While taking into the decades-old "comfort women" issue, Abe said difficult issues should not negatively affect the two countries' overall ties.

"We would like to develop future-oriented relations so that the difficult problems between the two countries will not have a negative impact on overall Japan-South Korean ties," Abe said in a message passed on to a group of Japanese and South Korean parliamentarians in Tokyo, by Deputy Chief Cabinet Secretary Yasutoshi Nishimura.

In relation to an contentious issue between both sides, Fukushiro Nukaga, who heads the nonpartisan Japanese parliamentary group, highlighted a 2015 deal struck over the "comfort women" issue.

He said that Japanese lawmakers "will support the victims to restore their honor and dignity."
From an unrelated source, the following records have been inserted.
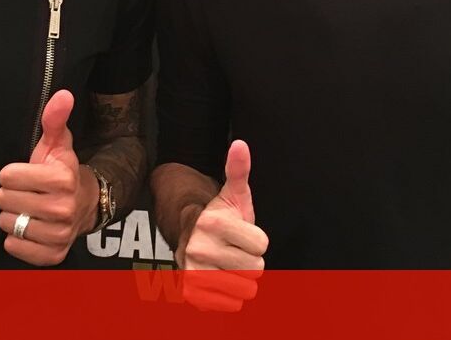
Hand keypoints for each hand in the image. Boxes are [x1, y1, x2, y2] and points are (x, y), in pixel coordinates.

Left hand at [0, 90, 97, 265]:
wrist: (84, 205)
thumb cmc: (62, 171)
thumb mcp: (57, 143)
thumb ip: (54, 118)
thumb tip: (63, 94)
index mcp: (62, 179)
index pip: (7, 177)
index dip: (12, 173)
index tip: (24, 173)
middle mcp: (63, 209)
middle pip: (4, 201)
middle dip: (11, 195)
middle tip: (26, 192)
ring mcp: (59, 234)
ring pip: (8, 225)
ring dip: (12, 217)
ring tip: (27, 209)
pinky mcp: (52, 255)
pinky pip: (14, 247)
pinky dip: (16, 239)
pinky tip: (28, 227)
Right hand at [179, 140, 268, 311]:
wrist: (187, 236)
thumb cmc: (219, 217)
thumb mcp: (232, 194)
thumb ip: (238, 170)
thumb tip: (241, 144)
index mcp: (213, 223)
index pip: (262, 245)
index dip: (256, 240)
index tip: (242, 234)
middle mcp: (199, 249)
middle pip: (256, 269)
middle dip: (250, 261)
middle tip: (235, 251)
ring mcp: (194, 273)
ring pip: (245, 290)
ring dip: (242, 280)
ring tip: (229, 265)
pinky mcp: (193, 293)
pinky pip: (230, 305)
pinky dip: (230, 297)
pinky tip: (221, 281)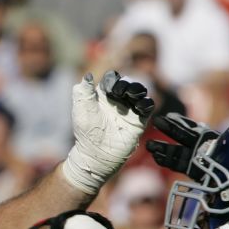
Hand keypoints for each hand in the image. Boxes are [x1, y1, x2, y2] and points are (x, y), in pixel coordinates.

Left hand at [62, 71, 154, 194]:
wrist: (96, 154)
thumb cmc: (86, 132)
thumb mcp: (81, 109)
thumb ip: (83, 91)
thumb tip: (87, 75)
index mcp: (103, 95)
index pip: (112, 78)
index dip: (113, 79)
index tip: (109, 88)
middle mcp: (117, 101)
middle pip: (128, 83)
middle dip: (126, 84)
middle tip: (119, 92)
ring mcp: (129, 110)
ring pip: (140, 92)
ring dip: (137, 90)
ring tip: (131, 96)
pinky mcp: (138, 121)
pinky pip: (148, 107)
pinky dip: (147, 103)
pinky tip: (140, 105)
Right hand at [145, 112, 219, 178]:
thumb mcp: (226, 140)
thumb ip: (219, 136)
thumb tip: (207, 126)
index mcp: (208, 137)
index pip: (191, 126)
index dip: (180, 122)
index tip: (170, 116)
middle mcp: (200, 145)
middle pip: (181, 135)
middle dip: (168, 129)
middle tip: (156, 121)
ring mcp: (194, 157)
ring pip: (176, 151)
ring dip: (162, 148)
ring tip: (149, 145)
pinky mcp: (193, 170)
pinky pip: (177, 164)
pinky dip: (166, 160)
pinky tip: (156, 156)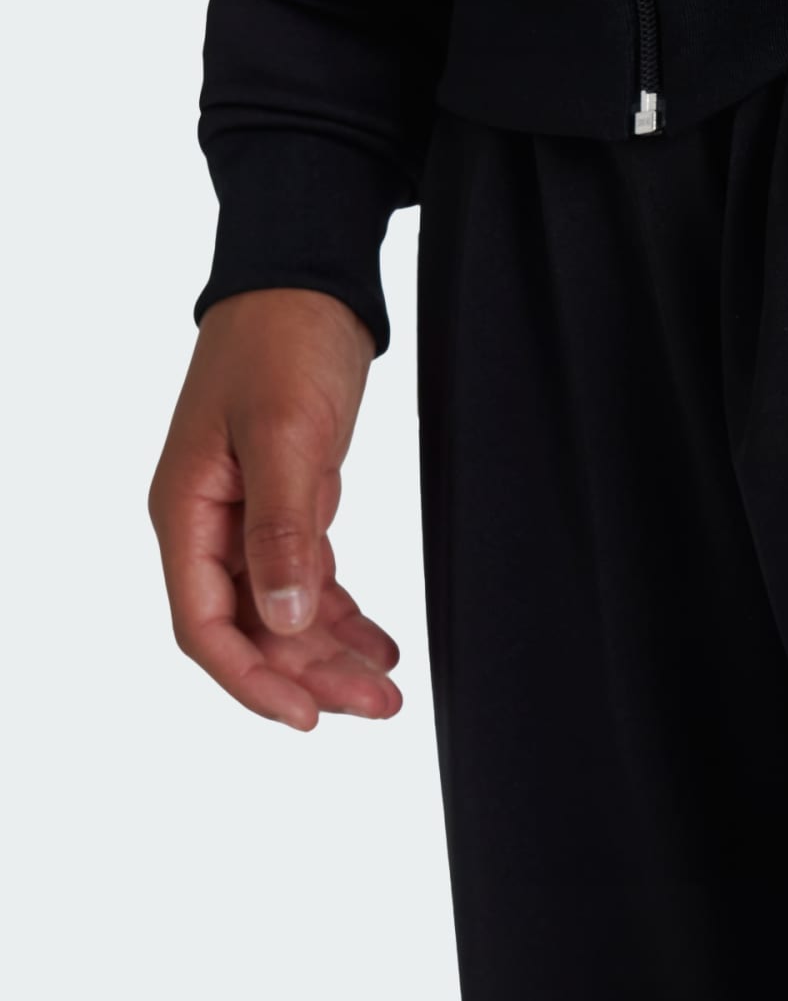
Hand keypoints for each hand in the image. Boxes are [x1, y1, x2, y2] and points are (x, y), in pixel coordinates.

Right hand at [150, 288, 402, 730]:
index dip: (252, 680)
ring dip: (331, 652)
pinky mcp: (288, 502)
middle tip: (378, 707)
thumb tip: (284, 617)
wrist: (306, 282)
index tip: (307, 718)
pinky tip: (379, 640)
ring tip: (387, 689)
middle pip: (250, 629)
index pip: (204, 626)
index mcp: (187, 512)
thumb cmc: (282, 342)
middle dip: (309, 675)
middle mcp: (209, 523)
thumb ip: (284, 528)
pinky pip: (307, 579)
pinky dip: (342, 613)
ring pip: (282, 611)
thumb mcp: (286, 434)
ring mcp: (247, 516)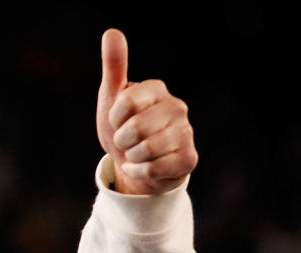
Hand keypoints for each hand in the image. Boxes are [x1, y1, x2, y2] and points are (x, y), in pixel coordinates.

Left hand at [96, 28, 197, 194]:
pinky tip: (143, 167)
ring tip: (136, 153)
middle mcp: (177, 107)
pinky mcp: (189, 158)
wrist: (134, 163)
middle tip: (127, 141)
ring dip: (132, 158)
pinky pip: (154, 170)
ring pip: (146, 151)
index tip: (118, 120)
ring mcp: (186, 133)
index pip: (125, 102)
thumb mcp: (112, 98)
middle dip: (122, 141)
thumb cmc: (123, 127)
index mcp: (156, 89)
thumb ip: (114, 67)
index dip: (114, 118)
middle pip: (136, 129)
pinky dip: (140, 172)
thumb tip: (111, 32)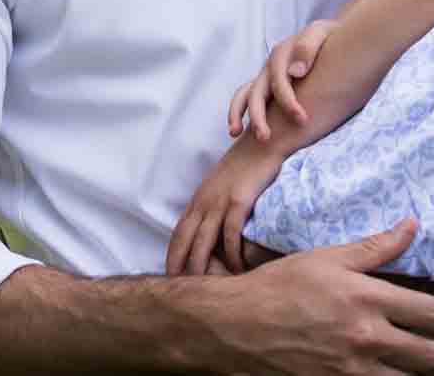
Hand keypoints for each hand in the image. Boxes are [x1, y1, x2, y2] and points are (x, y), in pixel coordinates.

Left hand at [165, 135, 284, 275]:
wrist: (263, 143)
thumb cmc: (246, 164)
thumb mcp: (222, 183)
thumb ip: (214, 203)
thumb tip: (211, 225)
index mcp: (199, 198)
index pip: (179, 232)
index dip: (172, 254)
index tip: (170, 275)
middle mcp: (205, 201)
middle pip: (185, 239)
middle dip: (178, 265)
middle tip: (177, 290)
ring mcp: (221, 201)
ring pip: (203, 240)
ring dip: (200, 265)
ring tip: (202, 287)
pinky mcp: (239, 202)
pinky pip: (231, 234)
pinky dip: (232, 254)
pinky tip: (237, 268)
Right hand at [210, 219, 433, 374]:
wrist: (234, 326)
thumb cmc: (279, 287)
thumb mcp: (327, 258)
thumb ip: (375, 247)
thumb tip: (413, 225)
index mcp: (368, 298)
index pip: (433, 314)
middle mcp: (366, 338)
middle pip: (431, 357)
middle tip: (425, 345)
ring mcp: (351, 372)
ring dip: (412, 373)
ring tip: (402, 362)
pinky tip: (379, 373)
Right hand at [229, 19, 336, 139]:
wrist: (328, 36)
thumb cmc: (328, 37)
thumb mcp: (321, 33)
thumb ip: (308, 47)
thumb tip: (295, 72)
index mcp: (282, 53)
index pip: (279, 80)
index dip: (288, 102)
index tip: (302, 120)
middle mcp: (269, 66)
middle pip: (257, 91)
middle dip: (258, 115)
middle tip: (265, 138)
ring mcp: (266, 77)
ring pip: (245, 95)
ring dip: (237, 114)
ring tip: (234, 133)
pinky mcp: (266, 87)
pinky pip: (247, 100)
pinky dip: (239, 113)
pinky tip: (238, 131)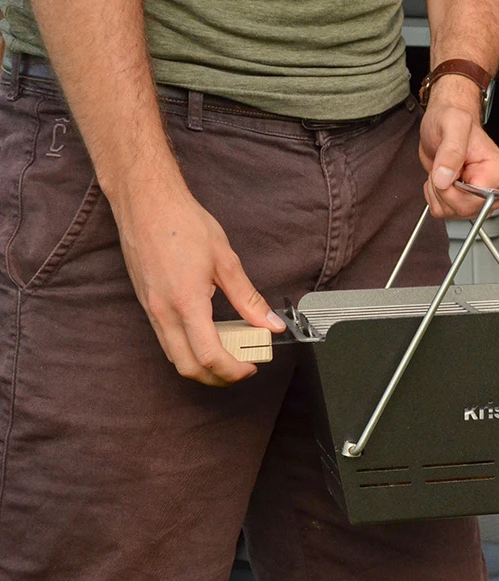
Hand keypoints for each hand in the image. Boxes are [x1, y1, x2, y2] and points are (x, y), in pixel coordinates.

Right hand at [112, 173, 284, 386]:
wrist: (145, 203)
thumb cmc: (183, 224)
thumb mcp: (225, 261)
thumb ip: (249, 298)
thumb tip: (271, 323)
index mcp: (186, 303)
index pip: (210, 356)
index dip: (234, 370)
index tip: (251, 366)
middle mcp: (164, 312)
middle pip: (188, 367)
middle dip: (217, 378)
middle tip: (241, 369)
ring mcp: (151, 310)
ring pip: (174, 356)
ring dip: (201, 366)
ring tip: (229, 354)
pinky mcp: (147, 304)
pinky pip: (166, 340)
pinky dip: (188, 349)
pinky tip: (208, 336)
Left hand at [418, 75, 498, 218]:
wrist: (442, 123)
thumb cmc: (451, 119)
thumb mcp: (451, 124)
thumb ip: (450, 150)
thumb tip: (445, 179)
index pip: (477, 199)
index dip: (453, 189)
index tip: (447, 170)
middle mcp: (497, 186)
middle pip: (466, 210)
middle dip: (444, 191)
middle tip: (444, 168)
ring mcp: (483, 197)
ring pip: (454, 214)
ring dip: (439, 193)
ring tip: (444, 170)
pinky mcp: (469, 202)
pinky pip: (446, 213)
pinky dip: (436, 197)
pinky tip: (442, 178)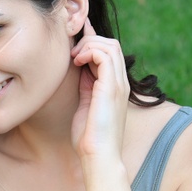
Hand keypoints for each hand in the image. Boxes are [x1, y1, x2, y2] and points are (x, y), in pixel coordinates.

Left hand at [68, 14, 129, 166]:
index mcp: (115, 86)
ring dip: (88, 45)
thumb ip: (85, 85)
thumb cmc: (89, 137)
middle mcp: (120, 82)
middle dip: (89, 40)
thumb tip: (77, 68)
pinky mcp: (111, 88)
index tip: (77, 34)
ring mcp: (118, 84)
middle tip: (71, 53)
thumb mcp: (85, 104)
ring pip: (110, 45)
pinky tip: (76, 62)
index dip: (93, 39)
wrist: (98, 156)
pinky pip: (104, 56)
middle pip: (111, 44)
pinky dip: (89, 52)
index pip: (109, 52)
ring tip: (73, 58)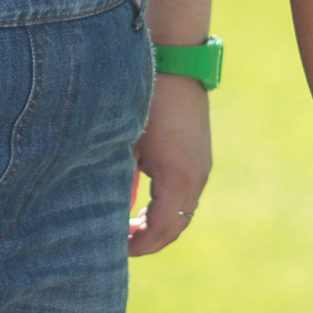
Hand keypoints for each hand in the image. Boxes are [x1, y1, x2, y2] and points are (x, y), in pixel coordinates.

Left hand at [129, 78, 212, 256]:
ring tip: (130, 229)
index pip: (161, 230)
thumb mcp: (126, 144)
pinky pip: (187, 197)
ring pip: (184, 213)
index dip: (139, 246)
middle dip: (149, 241)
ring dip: (159, 226)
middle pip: (175, 228)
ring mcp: (202, 168)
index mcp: (178, 179)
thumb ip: (120, 183)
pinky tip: (145, 207)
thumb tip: (110, 214)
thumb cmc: (146, 101)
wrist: (178, 64)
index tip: (116, 248)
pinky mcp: (201, 158)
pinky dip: (168, 209)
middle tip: (121, 245)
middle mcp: (197, 178)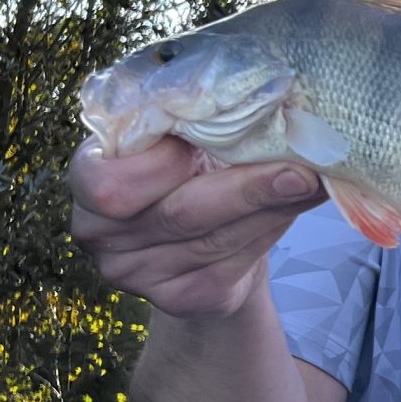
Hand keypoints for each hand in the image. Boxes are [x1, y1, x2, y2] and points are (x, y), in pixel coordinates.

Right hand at [68, 137, 323, 318]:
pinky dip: (270, 230)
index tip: (216, 135)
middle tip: (302, 169)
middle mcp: (99, 233)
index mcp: (86, 177)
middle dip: (247, 188)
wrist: (199, 233)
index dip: (165, 164)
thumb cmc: (185, 167)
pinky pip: (232, 264)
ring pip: (215, 240)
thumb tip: (266, 102)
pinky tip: (296, 207)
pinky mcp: (179, 298)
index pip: (111, 184)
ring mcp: (135, 273)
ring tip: (313, 181)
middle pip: (180, 214)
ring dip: (271, 208)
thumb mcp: (178, 133)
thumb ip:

Under a landmark deal reached two years ago, both countries agreed that the "comfort women" issue that had led to strained ties between the two neighbors would be "finally and irreversibly" resolved.

South Korean President Moon Jae-in, who took office in May, and his administration, however, have said that they are revisiting the process under which the accord was made under the previous government, noting that the pact does not reflect the will of the majority of South Koreans.

The "comfort women" issue involved soldiers from the Imperial Japanese Army during World War II, coercing and, in some instances, kidnapping girls and women and forcing them to work as sex slaves at military brothels during the war.

Many of the women forced into the sex trade by the Japanese aggressors came from the Korean Peninsular and China, although thousands of women were also trafficked from many other parts of Asia.

Euphemistically, these sex slaves have come to be known collectively as "comfort women."

Statues erected to pay honor to these "comfort women" such as the one installed outside the Japanese consulate in South Korea's Busan in January, draw the ire of the Japanese government, the right-wing forces of which have been trying ardently to whitewash its wartime atrocities.